**What you have to do**
Copy the Hatch Act passage word for word from "When in power, Conway" to "rules already established.".

**Study text**
Start of Block
When in power, Conway even at one point pushed listeners — while speaking in a formal interview — to purchase products originating with Ivanka Trump’s lines of items! Conway never faced much in terms of actual consequences over this behavior, though — but an amendment Rep. Dan Goldman (D-N.Y.) presented in recent days would implement the possibility of up to two years of prison time for willful violations of the Hatch Act, adding onto the financial penalties and potential professional consequences that relevant portions of the federal rules already established.

For Conway, considering her repeated violations of the rules in the Hatch Act and that a federal agency called the Office of Special Counsel recommended she be fired, it might not have been that difficult to prove she’d committed her misdeeds willfully, although there’s no opportunity under established principles of U.S. law to bring a case against the ex-official on the basis of provisions that weren’t law at the time.

Goldman’s proposal, which he presented as a suggested amendment to other legislation, would make violations of the Hatch Act of the sort that Conway and others committed a felony offense. Making his point clear, he named the measure after Conway. The “Kellyanne Conway Amendment,” he called it. The legislation he was hoping to amend grew from Republican outrage over federal officials getting in touch with social media teams over content on their sites, although Trump’s camp did the very same thing. Overall, absent some kind of judicial measure obtained through well-established channels, it’s unclear that any of these figures would have — or did have — some kind of inherent authority to force action amounting to real-world censorship from the government through social media companies like Twitter. But what has been done — and matters — could be threatened.
End of Block
**Supplied entries**
Start of Block
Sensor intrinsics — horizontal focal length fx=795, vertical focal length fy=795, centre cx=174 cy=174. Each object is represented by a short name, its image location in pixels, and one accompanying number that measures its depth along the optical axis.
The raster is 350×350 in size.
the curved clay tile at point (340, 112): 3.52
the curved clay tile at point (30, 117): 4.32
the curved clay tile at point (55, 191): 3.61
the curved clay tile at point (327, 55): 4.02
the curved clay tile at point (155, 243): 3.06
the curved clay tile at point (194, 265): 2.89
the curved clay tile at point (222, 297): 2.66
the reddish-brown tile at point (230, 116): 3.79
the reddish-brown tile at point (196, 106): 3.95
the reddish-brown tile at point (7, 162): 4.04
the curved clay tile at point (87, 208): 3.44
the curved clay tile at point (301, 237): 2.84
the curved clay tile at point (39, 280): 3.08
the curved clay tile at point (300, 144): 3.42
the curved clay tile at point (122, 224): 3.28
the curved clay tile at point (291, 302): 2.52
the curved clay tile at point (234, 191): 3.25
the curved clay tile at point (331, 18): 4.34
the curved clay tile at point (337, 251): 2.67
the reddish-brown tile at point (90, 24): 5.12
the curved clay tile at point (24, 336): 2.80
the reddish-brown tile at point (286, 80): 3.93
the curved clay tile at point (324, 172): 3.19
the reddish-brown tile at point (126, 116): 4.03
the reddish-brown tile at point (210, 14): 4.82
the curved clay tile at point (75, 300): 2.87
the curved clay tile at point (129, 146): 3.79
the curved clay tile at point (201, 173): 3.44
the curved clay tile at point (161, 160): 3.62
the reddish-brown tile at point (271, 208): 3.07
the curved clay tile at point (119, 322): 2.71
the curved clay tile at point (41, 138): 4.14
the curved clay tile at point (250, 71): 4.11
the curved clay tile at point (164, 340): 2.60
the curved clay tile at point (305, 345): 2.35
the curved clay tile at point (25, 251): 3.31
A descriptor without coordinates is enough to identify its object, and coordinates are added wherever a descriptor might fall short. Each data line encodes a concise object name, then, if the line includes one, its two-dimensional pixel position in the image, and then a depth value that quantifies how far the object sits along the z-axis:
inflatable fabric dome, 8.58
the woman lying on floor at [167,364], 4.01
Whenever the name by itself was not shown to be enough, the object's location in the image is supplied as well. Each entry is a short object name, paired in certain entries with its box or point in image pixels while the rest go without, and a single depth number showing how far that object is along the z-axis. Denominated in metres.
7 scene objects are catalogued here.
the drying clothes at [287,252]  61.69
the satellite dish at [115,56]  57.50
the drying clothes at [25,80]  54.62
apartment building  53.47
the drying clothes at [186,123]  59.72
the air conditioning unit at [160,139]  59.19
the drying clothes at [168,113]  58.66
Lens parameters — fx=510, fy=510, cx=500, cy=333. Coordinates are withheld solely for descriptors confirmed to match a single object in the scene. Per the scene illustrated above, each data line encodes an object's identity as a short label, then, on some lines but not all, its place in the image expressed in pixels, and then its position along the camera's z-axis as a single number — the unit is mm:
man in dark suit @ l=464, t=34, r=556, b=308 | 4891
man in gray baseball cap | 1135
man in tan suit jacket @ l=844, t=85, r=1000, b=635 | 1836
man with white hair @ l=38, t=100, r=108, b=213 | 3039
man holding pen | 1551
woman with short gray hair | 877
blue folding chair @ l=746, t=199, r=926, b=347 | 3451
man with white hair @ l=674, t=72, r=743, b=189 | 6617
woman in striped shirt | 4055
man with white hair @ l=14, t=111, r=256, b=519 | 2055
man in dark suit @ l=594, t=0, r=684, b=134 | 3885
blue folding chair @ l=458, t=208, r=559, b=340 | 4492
End of Block
**Response box**
When in power, Conway even at one point pushed listeners — while speaking in a formal interview — to purchase products originating with Ivanka Trump’s lines of items! Conway never faced much in terms of actual consequences over this behavior, though — but an amendment Rep. Dan Goldman (D-N.Y.) presented in recent days would implement the possibility of up to two years of prison time for willful violations of the Hatch Act, adding onto the financial penalties and potential professional consequences that relevant portions of the federal rules already established.